Some of the lists in
Lists place the artist in the world of everyday to-dos: “Pay bills,” says a Janice Lowry list, even as that list appears on a journal page alongside fragments of commercial art, a photograph, a postage stamp, and the rubber-stamped word LONGEVITY. Leo Castelli’s and Franz Kline’s shopping lists speak to us of Anacin and tooth powder, cornflakes and milk. Some practical lists are of far greater complexity: Francis Alexander Durivage makes a handwritten chart of bodily proportions for a sculptor’s use; George Peter Alexander Healy writes out sizes and prices for his portraits (“children the same as ladies”). A century later, Elaine de Kooning types up income and expenses for a joint tax return with husband Willem (they lost money in 1953). Other lists result from the impulse to make art for lists’ sake: Philip Evergood’s mobile-like taped assemblage of business cards and contact information and Adolf Konrad’s visual packing list (reproduced above) are in glorious excess of all practical considerations.

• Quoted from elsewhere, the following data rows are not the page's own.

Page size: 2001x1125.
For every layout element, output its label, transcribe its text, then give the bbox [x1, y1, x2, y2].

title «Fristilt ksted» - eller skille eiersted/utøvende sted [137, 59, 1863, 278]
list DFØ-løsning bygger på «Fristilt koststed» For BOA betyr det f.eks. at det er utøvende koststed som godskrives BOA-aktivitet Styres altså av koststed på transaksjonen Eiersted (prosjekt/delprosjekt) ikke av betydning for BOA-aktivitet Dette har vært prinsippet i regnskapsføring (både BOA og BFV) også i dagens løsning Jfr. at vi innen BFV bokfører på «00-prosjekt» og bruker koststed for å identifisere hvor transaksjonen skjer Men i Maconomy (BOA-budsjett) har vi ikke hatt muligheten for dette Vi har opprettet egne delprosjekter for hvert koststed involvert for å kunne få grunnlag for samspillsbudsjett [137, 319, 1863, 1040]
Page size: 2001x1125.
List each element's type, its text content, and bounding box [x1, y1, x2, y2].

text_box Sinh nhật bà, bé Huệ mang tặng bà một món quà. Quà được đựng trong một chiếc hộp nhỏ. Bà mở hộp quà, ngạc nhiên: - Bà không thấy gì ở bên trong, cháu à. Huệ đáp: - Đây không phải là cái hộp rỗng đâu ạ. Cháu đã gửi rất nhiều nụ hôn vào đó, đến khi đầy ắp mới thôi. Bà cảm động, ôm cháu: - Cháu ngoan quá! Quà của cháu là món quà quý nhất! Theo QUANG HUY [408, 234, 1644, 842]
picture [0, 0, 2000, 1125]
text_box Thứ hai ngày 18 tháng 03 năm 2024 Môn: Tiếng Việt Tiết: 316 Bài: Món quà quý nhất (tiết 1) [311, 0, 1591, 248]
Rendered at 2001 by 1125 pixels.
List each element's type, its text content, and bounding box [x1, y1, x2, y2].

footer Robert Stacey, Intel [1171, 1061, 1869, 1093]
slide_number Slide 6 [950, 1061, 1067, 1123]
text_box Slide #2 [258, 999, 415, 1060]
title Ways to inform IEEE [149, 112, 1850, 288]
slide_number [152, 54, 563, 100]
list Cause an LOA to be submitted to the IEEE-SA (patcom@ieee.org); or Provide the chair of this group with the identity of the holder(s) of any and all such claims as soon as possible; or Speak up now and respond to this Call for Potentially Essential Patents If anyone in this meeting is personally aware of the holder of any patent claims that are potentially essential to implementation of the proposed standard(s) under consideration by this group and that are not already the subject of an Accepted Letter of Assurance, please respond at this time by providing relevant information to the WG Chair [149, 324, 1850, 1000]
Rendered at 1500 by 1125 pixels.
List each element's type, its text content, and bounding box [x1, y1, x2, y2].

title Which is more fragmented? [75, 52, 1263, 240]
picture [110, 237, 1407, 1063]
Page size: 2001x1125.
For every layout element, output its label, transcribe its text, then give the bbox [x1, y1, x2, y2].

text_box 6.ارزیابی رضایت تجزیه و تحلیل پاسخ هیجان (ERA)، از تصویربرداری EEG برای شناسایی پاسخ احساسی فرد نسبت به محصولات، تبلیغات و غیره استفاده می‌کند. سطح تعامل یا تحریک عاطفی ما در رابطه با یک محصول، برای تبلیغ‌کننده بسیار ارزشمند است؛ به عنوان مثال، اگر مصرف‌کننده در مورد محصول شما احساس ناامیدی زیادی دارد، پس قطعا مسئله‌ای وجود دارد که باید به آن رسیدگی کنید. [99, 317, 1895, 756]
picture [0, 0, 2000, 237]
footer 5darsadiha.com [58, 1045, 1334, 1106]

Sometimes, perhaps most excitingly, a list becomes a way to think about art. Robert Morris types out a prose-poem of alternatives to the term “earthworks.” A sample: “Bogs. Geometric quagmires. Square swamps. Minimal muck. Suspicious spongy unsound sod.” Joan Snyder offers items in a series (in colored pencil? lipstick?) to answer the question “What is feminist art?”: “HOUSES, INTIMACY, DOORWAYS, BREASTS.” Ad Reinhardt writes out long columns of “undesirable” and “more adequate” words with which to think about art. Bad: “communication,” “document,” “social agent.” Better: “discovery,” “possibility,” “vision.” And Hans Hoffman lists seven propositions concerning “the relation of students and teachers.” Number seven: “Ignorance is the mother of arrogance.”
In what seems to be a gesture of hope in difficult times, Kirwin closes out
Lists with a typed Depression-era page by Grant Wood. It looks like a piece of concrete poetry but is in fact an inscrutable mapping of economic downturns of the nineteenth and twentieth centuries. A typical line:
6 .. DO DO DO DO DO DO 1873 DO 30 DO
The list concludes, “ALL CAME TO AN END EXCEPT THIS ONE.. MEBBE THIS ONE WILL.”
And so too this one.
Lists is well designed and well made, with sturdy binding and thick non-glossy pages. Each listmaker is presented by means of a photograph, some biographical details, and a full-page reproduction of her or his document. There are full descriptions of all documents and blazingly accurate transcriptions of less readable (handwritten) documents. In other words, the book is a bargain, and would be a bargain at a higher price.
Lists should be of interest to any reader interested in
1. Painting and drawing.
2. Handwriting and typing.
3. The list as a tool for thinking.
Thanks to the Princeton Architectural Press for a review copy of this book.